(Records from a data collection)
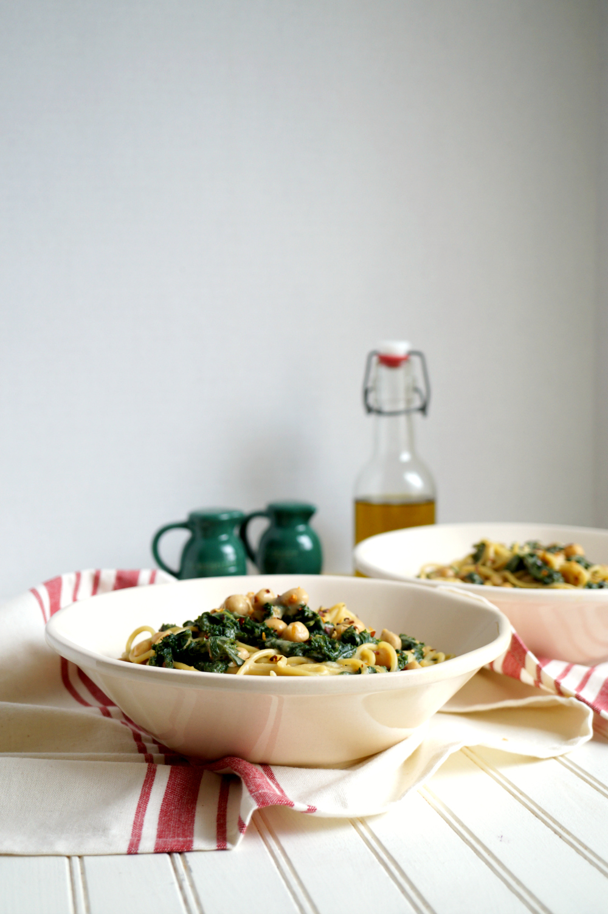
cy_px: 457
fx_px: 1141
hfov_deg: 29.8
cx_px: 304
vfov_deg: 43.6
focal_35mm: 45
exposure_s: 1/30
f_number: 3.5
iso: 200
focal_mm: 30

### Instructions for the task
Every record, word for word, should be given back without its pictures.

### Reply
cy_px: 457
fx_px: 1141
hfov_deg: 29.8
cx_px: 304
vfov_deg: 43.6
focal_35mm: 45
exposure_s: 1/30
f_number: 3.5
iso: 200
focal_mm: 30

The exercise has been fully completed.